“We will stick to our commitment with the Arab alliance and our troops will remain until the alliance achieves its goals,” Mohammad Hamdan Daglo, the number two in a military council that has overtaken power in Sudan since the ouster of its long-time president Omar al-Bashir, said in a statement to the official Sudan News Agency (SUNA) on Monday.
Saudi Arabia and a number of its regional allies launched a devastating war on Yemen in March 2015 with the goals of bringing the government of a former Yemeni president back to power and driving out the Ansarullah movement, a popular group that took over state affairs after the president resigned and fled the country. While it had aimed to achieve its goals in a matter of weeks, the Saudi-led coalition continues to be bogged down more than four years into the war. The war has killed tens of thousands of people in Yemen and pushed the impoverished country to the brink of famine.
Sudan, a Saudi vassal state, has been a member of the coalition. The military ouster of Bashir last week raised speculation that Sudan may stop contributing to the deadly war. Bashir himself had faced calls to withdraw from the coalition over mounting Sudanese casualties.
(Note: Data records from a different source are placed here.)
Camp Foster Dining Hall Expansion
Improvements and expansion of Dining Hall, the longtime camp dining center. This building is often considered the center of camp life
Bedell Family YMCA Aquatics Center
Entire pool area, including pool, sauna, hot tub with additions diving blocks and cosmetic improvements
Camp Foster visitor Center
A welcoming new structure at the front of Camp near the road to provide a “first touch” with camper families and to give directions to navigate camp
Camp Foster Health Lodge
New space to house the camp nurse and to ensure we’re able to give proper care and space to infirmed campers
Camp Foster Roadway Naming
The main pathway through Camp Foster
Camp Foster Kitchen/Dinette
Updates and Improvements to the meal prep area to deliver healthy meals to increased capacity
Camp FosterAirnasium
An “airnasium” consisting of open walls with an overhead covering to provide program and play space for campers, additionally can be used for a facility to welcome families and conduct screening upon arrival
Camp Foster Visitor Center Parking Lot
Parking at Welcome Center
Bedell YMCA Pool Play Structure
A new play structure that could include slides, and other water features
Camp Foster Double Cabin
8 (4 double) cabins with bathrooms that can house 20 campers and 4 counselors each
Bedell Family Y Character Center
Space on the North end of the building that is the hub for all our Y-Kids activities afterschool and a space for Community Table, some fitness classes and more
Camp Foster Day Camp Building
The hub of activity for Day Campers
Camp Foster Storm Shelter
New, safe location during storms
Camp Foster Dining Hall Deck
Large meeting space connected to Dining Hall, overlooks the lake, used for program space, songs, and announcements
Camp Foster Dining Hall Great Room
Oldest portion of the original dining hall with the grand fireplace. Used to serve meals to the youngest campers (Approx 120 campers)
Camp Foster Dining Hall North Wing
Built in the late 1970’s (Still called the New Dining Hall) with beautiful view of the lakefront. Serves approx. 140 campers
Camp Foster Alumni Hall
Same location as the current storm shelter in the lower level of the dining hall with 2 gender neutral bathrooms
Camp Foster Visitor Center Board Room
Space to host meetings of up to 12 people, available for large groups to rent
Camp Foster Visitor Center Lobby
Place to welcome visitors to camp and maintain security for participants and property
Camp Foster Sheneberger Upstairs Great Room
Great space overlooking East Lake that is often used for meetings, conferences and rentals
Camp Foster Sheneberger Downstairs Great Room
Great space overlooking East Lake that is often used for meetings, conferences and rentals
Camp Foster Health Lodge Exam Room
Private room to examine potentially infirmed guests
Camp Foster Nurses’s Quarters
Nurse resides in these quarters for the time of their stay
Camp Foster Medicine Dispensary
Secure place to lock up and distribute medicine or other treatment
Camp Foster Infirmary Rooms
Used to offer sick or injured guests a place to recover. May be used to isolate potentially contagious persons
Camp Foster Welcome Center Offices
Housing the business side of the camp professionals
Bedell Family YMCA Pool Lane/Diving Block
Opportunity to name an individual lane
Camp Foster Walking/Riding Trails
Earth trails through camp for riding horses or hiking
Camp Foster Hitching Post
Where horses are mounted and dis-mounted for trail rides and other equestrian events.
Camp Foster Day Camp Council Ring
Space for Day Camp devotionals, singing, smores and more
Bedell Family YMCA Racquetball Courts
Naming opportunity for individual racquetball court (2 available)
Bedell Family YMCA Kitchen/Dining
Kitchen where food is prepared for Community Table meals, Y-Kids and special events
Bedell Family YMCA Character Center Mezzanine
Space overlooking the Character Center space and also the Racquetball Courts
The statement on Monday about a policy continuation came shortly after Saudi Arabia and the United Arab Emirates — the main two aggressor regimes in the war on Yemen — expressed support for Sudan’s junta, the so-called Transitional Military Council (TMC). Riyadh has also pledged a “humanitarian aid package” to Sudan.
Bashir was ousted by the Sudanese military after five months of protests over his policies. But the Sudanese demonstration have not yet stopped.
Meanwhile, the African Union has threatened to suspend Sudan’s membership unless the military council hands power over to a civilian governing body within 15 days.